**TASK DIRECTIONS:** Give the text of each of the rows below as a numbered list with one line per item. Leave out any blank lines.
START INFORMATION
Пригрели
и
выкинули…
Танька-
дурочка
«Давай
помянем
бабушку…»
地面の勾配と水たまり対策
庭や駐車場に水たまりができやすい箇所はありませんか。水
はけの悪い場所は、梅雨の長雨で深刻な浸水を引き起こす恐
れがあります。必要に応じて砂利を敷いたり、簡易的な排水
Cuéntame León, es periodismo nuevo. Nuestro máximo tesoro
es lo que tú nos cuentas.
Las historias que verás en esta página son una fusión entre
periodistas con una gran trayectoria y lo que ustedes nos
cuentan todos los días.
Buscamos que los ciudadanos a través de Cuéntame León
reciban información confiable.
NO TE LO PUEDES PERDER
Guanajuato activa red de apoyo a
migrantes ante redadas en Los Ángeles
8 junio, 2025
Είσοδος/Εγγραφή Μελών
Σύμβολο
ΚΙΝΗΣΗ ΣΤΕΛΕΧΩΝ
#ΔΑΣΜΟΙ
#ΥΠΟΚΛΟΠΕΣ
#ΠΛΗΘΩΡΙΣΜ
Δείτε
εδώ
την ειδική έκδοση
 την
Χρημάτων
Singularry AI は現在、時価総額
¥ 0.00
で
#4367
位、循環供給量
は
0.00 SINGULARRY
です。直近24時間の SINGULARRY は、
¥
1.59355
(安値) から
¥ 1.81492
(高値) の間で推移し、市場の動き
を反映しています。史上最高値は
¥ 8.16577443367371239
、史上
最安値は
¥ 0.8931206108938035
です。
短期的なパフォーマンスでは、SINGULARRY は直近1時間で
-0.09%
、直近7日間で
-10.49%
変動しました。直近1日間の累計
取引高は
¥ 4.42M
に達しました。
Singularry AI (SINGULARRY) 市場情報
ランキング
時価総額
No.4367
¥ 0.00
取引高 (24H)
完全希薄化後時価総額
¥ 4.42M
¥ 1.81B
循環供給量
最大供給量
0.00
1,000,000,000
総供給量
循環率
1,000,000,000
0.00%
END INFORMATION
**ANSWER TO THIS TASK:**
1. Пригрели
2. и
3. выкинули…
4. Танька-
5. дурочка
6. «Давай
7. помянем
8. бабушку…»
9. 地面の勾配と水たまり対策
10. 庭や駐車場に水たまりができやすい箇所はありませんか。水
11. はけの悪い場所は、梅雨の長雨で深刻な浸水を引き起こす恐
12. れがあります。必要に応じて砂利を敷いたり、簡易的な排水
13. Cuéntame León, es periodismo nuevo. Nuestro máximo tesoro
14. es lo que tú nos cuentas.
15. Las historias que verás en esta página son una fusión entre
16. periodistas con una gran trayectoria y lo que ustedes nos
17. cuentan todos los días.
18. Buscamos que los ciudadanos a través de Cuéntame León
19. reciban información confiable.
20. NO TE LO PUEDES PERDER
21. Guanajuato activa red de apoyo a
22. migrantes ante redadas en Los Ángeles
23. 8 junio, 2025
24. Είσοδος/Εγγραφή Μελών
25. Σύμβολο
26. ΚΙΝΗΣΗ ΣΤΕΛΕΧΩΝ
27. #ΔΑΣΜΟΙ
28. #ΥΠΟΚΛΟΠΕΣ
29. #ΠΛΗΘΩΡΙΣΜ
30. Δείτε
31. εδώ
32. την ειδική έκδοση
33.  την
34. Χρημάτων
35. Singularry AI は現在、時価総額
36. ¥ 0.00
37. で
38. #4367
39. 位、循環供給量
40. は
41. 0.00 SINGULARRY
42. です。直近24時間の SINGULARRY は、
43. ¥
44. 1.59355
45. (安値) から
46. ¥ 1.81492
47. (高値) の間で推移し、市場の動き
48. を反映しています。史上最高値は
49. ¥ 8.16577443367371239
50. 、史上
51. 最安値は
52. ¥ 0.8931206108938035
53. です。
54. 短期的なパフォーマンスでは、SINGULARRY は直近1時間で
55. -0.09%
56. 、直近7日間で
57. -10.49%
58. 変動しました。直近1日間の累計
59. 取引高は
60. ¥ 4.42M
61. に達しました。
62. Singularry AI (SINGULARRY) 市場情報
63. ランキング
64. 時価総額
65. No.4367
66. ¥ 0.00
67. 取引高 (24H)
68. 完全希薄化後時価総額
69. ¥ 4.42M
70. ¥ 1.81B
71. 循環供給量
72. 最大供給量
73. 0.00
74. 1,000,000,000
75. 総供給量
76. 循環率
77. 1,000,000,000
78. 0.00%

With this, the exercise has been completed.